The concept of intelligent agent is one of the most important concepts that have emerged in the field of computers since 1990. The technology that is based on agents is of particular importance in terms of human-computer interaction. One primary characteristic that differentiate agents from an ordinary program, is that the agent must be autonomous [1]. Several definitions of agents include this characteristic:

  • “Most often, when people use the term ‘agent’ they refer to an entity that functions continuously and autonomously in an environment in which other processes take place and other agents exist.” [2];
  • “A hardware or (more usually) a software-based computer system that enjoys the following properties: autonomy – agents operate without the direct intervention of humans or others, and have some kind of control over their actions and internal state; social ability – agents interact with other agents (and possibly humans) via some kind of agent-communication language; reactivity: agents perceive their environment and respond in a timely fashion to changes that occur in it; pro-activeness: agents do not simply act in response to their environment, they are able to exhibit goal-directed behaviour by taking initiative” [3];
  • “An agent is an encapsulated computer system that is situated in some environment and that is capable of flexible, autonomous action in that environment in order to meet its design objectives” [4];
  • “An autonomous agent is a system situated within and a part of an environment that senses that environment and acts on it, in pursuit of its own agenda and so as to effect what it senses in the future” [5].

All definitions add some other characteristics, among which interaction with the environment is mentioned by most specialists.

Currently, there are many research works aimed at foundation, standardization and unification of different methodologies, tools, methods and techniques of agent-based software engineering, offering complete and effective theories for the development of such systems.

Most researchers view agents mainly as entities acting collectively alongside other agents, therefore the multi-agent system (MAS) paradigm is used. MAS is a collection of autonomous entities called agents, which interact with each other and with their environment in a cooperative or competitive way in order to achieve individual and group goals [6]. According to Wooldridge [7], the major advantages of MAS are: decentralized control, robustness, simple extensibility, expertise and common resources.

The multi-agent models an interactive system through a collection of specialized agents that produce and react to stimuli existing in the system. In a multi-agent system, each agent theoretically, operates independently of the existence of other agents. For complete specification of a multi-agent system is necessary to define the knowledge and the internal behavior of agents and their interaction with others agents that coexist within a multi-agent system.

“A Multi-Agent System (MAS) contains an environment, objects and agents (the agents being the only ones to act), relations between all the entities, a set of operations that can be performed by the entities and the changes of the universe in time and due to these actions” [8].

————

Resume the passage on intelligent agents and multi-agent systems, picking up right after its final sentence.

————

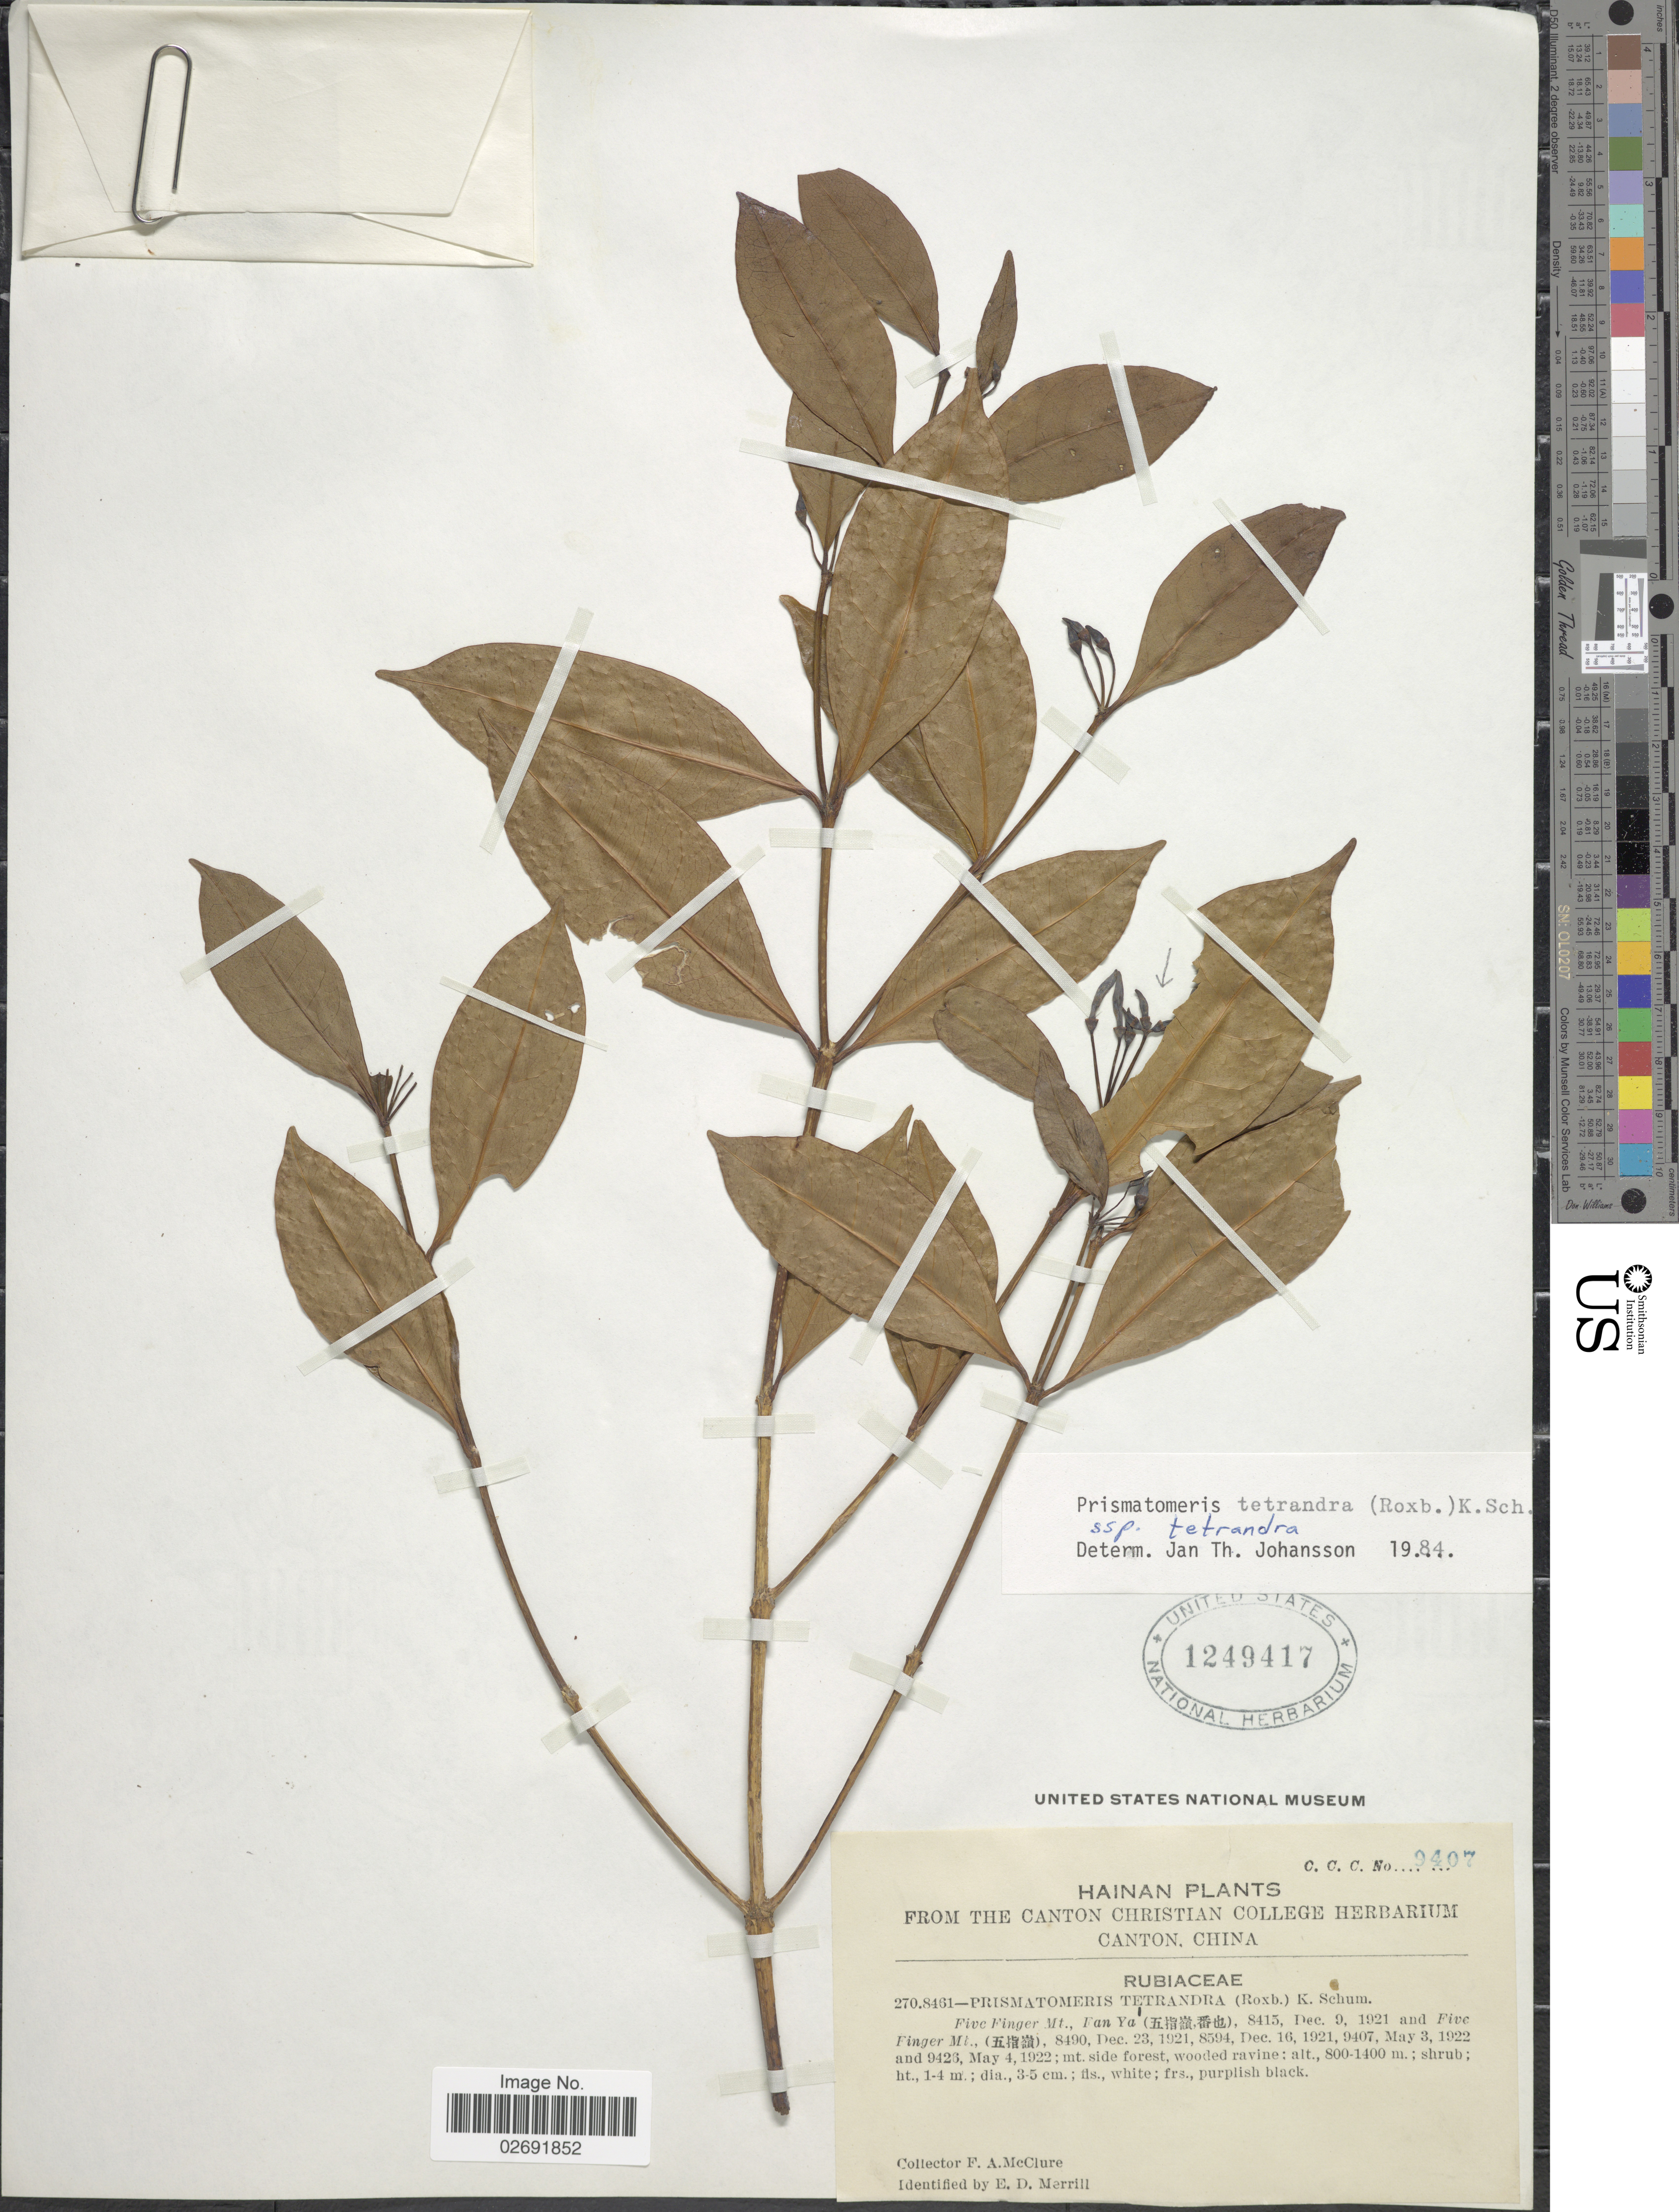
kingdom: Plantae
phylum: Tracheophyta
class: Magnoliopsida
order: Gentianales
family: Rubiaceae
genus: Prismatomeris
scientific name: Prismatomeris tetrandra subsp. tetrandra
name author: (Roxb.) K. Schum.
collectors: F. A. McClure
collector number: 9407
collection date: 1922-05-03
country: China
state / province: Hainan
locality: Five Finger Mt., (X) mt side forest wooded ravine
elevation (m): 800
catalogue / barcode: US 1249417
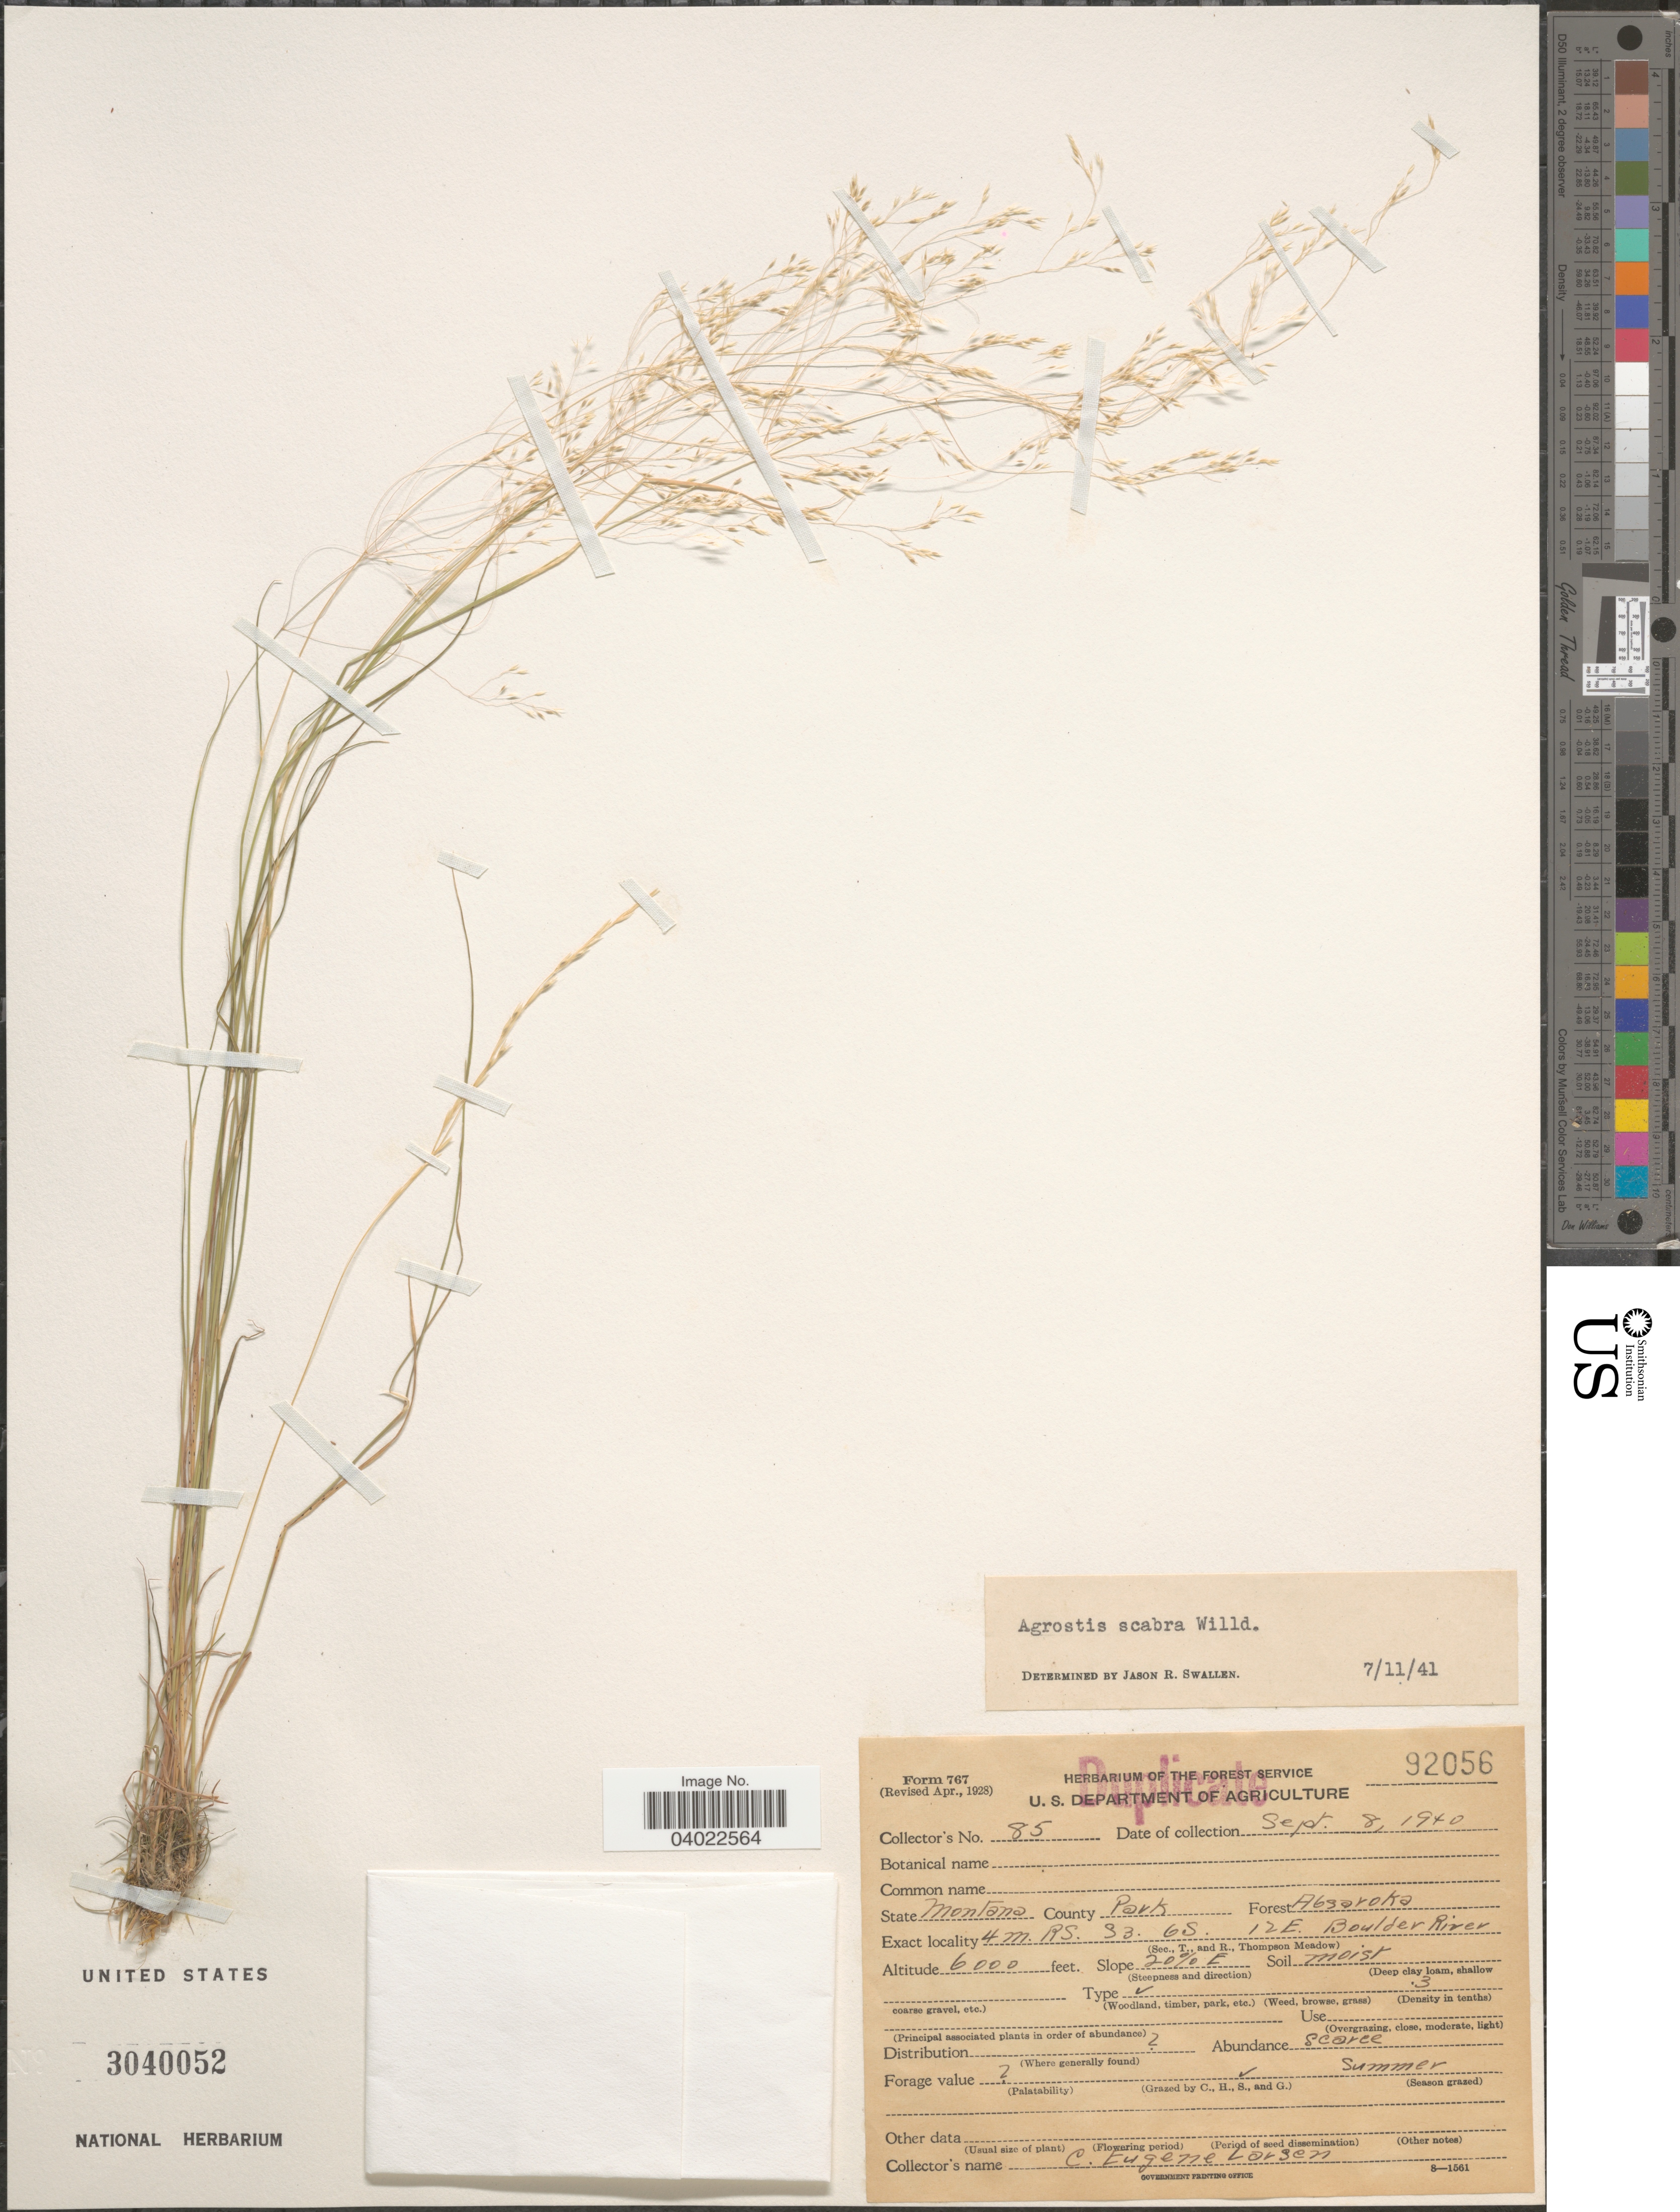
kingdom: Plantae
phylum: Tracheophyta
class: Liliopsida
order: Poales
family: Poaceae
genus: Agrostis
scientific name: Agrostis scabra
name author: Willd.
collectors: C. Larsen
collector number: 85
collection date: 1940-09-08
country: United States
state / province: Montana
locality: County Park. Forest Absaroka. 4 m. RS. S3. 6S. 12E. Boulder River.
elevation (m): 1829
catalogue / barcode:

————

## RESULT OF THIS EXERCISE
It is extremely difficult to give the definition of an intelligent agent; a comprehensive definition was given by J. Ferber [7] which considers that an intelligent agent is a physical or virtual entity that is capable of acting upon itself and its environment, which has a partial representation of this environment, which, in a multi-agent environment, can communicate with other agents and whose behavior is the result of his observations, his knowledge and his interactions with other agents.

A definition that underlines the aspect of making a program to be considered as an intelligent agent is given by Hayes-Roth. According to this “Intelligent agents continuously perform three functions: perception of dynamic conditions in the environment; action to affect conditions in the environment; and reasoning to interpret perceptions, solve problems, draw erences, and determine actions” [9].

The main problem faced by an intelligent agent is to decide which actions should be carried out in order to successfully fulfil the goals. The complexity of decision making process is affected by the properties of the environment. The agent receives stimuli from the environment and produces actions that affect the environment. Interaction is typically continuous.

Features as interactivity, autonomy, pro-activity and learning make agents to be an interesting approach in implementing e-Learning environments and provides flexibility for future extensions.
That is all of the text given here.